Nations, once adversaries, together shone the transfiguring light of hope and freedom. We need that same light today. The people of Ukraine need that light in their endless dark abyss, under siege by a power far greater than themselves, even as their resilience and steadfast heroism has inspired the world. The people of Russia and most especially President Putin need the light, too, reshaping hearts and minds from aggression and war to peace. The people of Gaza and Israel need the light overcoming decades of division and now devastation. The people of Syria and Afghanistan, too. And we here in the United States need that light, the light of transformation and transfiguration.
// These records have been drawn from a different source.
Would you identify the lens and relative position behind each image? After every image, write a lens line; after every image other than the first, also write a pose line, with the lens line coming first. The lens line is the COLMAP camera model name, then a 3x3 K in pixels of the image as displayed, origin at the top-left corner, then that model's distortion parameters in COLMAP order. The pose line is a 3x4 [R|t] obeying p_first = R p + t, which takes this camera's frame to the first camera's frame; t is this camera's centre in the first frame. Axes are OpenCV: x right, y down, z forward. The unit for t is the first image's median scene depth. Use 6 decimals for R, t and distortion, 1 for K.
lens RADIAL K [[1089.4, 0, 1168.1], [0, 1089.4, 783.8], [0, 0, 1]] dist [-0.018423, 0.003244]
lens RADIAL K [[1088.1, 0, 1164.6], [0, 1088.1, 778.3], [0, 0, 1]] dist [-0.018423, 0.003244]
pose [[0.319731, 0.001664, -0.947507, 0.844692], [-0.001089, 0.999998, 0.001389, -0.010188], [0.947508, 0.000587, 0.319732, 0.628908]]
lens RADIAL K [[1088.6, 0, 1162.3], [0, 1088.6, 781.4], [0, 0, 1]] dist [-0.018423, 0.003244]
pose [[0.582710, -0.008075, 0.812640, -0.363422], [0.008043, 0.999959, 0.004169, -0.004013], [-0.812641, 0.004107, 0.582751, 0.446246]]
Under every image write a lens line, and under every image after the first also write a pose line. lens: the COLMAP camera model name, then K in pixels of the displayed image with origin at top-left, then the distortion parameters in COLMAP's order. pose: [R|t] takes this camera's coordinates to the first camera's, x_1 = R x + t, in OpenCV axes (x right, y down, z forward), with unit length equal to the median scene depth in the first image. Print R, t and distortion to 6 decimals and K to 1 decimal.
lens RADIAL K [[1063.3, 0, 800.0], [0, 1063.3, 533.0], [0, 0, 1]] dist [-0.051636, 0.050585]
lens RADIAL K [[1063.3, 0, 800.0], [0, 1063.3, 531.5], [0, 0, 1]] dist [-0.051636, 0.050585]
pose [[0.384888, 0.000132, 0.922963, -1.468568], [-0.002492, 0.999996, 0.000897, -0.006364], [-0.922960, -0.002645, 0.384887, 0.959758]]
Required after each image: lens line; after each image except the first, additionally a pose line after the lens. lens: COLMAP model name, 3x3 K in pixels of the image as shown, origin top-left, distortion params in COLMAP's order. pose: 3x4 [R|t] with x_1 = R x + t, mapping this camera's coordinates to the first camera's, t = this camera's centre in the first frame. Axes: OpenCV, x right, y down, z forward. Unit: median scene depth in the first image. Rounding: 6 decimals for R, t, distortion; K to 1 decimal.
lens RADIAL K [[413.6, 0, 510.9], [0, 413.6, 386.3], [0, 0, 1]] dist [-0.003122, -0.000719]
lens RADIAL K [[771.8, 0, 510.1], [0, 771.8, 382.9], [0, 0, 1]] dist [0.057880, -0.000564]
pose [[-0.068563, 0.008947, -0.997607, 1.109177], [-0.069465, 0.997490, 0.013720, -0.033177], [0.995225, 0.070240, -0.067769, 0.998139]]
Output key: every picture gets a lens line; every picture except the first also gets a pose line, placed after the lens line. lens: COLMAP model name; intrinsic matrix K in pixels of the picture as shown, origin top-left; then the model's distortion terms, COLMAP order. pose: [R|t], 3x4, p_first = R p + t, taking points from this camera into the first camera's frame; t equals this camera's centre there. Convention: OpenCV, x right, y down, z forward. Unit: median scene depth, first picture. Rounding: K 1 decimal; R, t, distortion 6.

The light that shines in the darkest corners of our hearts and souls, showing us the love, peace, and justice of God.

We need the light that shows the truth. We need the light to come down from the steeple, from the mountaintop, and into the lives of people living in the rubble of war, amidst bombs raining fire on homes, hospitals, and schools. We need the light to shine in hearts infected with racism, hatred, and fear, in hearts that somehow can’t or won’t believe that our neighbors, our fellow humans, are also God’s beloved, cherished daughters and sons, deserving of respect and protection. We need transfiguring, transforming light. Shining in the darkest abyss. What’s more, God needs us to be that light ourselves. Right now.  May God give us the strength, courage, and vision.

To whom be the glory: Father, Son, and Holy Spirit. Amen.